* **TEXT**
========
TFSA Investors: 2 Top Dividend Aristocrats to Buy Now

Retirees and other TFSA income investors can buy these top dividend stocks at cheap prices right now and secure above-average yields.

| More on:

The market is giving retirees and other income investors a chance to buy some top dividend stocks at cheap prices today.

Why retirees should hold dividend stocks in a TFSA

Advisors often recommend putting dividend stocks in taxable accounts. This makes sense for some people. Dividends are taxed at a lower rate than regular income. In cases where investors have large portfolios and rely only on dividends for earnings, there is a chance they wouldn’t pay any tax at all on dividend income of even $50,000, depending on where they live in Canada.

For most retirees, however, income comes from a variety of taxable sources. Company pensions, CPP, and OAS pensions are all taxed. Withdrawals from RRSPs or RRIF payments also count as taxable income.

Seniors who collect OAS have to watch out for the OAS clawback. The CRA implements a pension recovery tax on OAS payments when net world income tops a certain level. The kicker with dividend income from taxable accounts is that the CRA uses the grossed-up amount when making the net world income calculation for the year.

Dividends paid inside a TFSA avoid the problem. The CRA doesn’t count TFSA income towards the net world income total. Depending on your level of overall earnings, the impact could be a significant savings on the potential OAS clawback.
========
* **TO-DO LIST**
- a) Please extract the stretch of the TFSA dividend article from "Retirees and other TFSA" through "cheap prices today.".
- b) Continue the article on holding dividend stocks in a TFSA from where it stops.
========
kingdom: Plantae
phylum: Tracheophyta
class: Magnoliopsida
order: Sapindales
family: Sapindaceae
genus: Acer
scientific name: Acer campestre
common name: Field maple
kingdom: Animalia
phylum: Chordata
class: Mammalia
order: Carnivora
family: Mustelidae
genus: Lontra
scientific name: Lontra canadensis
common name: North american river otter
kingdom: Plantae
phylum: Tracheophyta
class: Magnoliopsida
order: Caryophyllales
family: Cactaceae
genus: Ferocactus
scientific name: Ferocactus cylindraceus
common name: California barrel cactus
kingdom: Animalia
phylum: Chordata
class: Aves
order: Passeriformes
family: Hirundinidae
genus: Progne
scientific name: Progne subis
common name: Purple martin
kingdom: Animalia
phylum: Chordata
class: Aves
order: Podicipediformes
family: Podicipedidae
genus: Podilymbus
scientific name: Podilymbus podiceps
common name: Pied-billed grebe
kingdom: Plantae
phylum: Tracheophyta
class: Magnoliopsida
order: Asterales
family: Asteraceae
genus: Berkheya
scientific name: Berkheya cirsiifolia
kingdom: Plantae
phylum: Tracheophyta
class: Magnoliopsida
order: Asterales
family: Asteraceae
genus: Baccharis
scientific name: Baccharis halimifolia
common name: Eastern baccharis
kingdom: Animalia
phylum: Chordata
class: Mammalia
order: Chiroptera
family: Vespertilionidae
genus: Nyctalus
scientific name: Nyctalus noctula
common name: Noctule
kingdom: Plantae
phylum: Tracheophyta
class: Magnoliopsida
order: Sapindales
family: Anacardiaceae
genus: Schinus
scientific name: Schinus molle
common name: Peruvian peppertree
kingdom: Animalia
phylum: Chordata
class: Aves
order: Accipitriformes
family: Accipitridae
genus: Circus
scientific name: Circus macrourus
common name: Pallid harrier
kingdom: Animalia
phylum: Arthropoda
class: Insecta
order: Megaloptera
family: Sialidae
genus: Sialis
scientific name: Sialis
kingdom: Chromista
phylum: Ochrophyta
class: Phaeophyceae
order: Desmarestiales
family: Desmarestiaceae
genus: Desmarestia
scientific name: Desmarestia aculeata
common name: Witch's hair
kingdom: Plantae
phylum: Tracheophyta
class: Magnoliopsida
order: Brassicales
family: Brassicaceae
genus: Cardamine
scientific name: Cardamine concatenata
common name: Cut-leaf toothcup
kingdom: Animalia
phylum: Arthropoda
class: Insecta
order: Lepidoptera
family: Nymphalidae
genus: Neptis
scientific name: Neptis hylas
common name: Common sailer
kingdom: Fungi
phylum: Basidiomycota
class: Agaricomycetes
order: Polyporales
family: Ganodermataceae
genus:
========
* **EXERCISE RESPONSES**
- a)
Retirees and other TFSA income investors can buy these top dividend stocks at cheap prices right now and secure above-average yields.

| More on:

The market is giving retirees and other income investors a chance to buy some top dividend stocks at cheap prices today.

- b)
Best stocks for TFSA income

Companies with great track records of dividend growth during all economic scenarios tend to be reliable picks. Although stock markets appear expensive right now, some top Canadian dividend stocks actually trade at attractive prices.

Let’s take a look at Enbridge (TSX:ENB)(NYSE:ENB) and Canadian Natural Resources (TSX:CNQ)(NYSE:CNQ) to see why they might be interesting TFSA income picks today.

Why Enbridge stock deserves to be a top dividend pick

Enbridge just received some good news. The company’s pipeline that runs from Michigan to Ontario won’t be shut down. Michigan’s governor threatened to cancel an easement that allows the pipeline to run underwater where Lake Michigan and Lake Huron meet. Enbridge will instead foot the bill to build a tunnel to house a replacement line.

Anti-pipeline sentiment will not end and new mega-projects face challenges. This means existing pipelines become more valuable and Enbridge owns the largest oil and gas pipeline network in North America.

Enbridge appears oversold at the current share price, and investors can pick up a 7.5% yield. The board raised the dividend last year and increases should continue in line with expected growth in distributable cash flow of 5-7% per year.

Why Canadian Natural Resources stock looks cheap

CNRL is a leader in the Canadian energy sector with oil and gas production that spans the full hydrocarbon spectrum. The company owns oil sands, conventional oil, light oil, offshore oil, natural gas, and gas liquids assets. CNRL tends to control full ownership of its projects, giving management flexibility to move capital around the portfolio to take advantage of shifts in commodity prices.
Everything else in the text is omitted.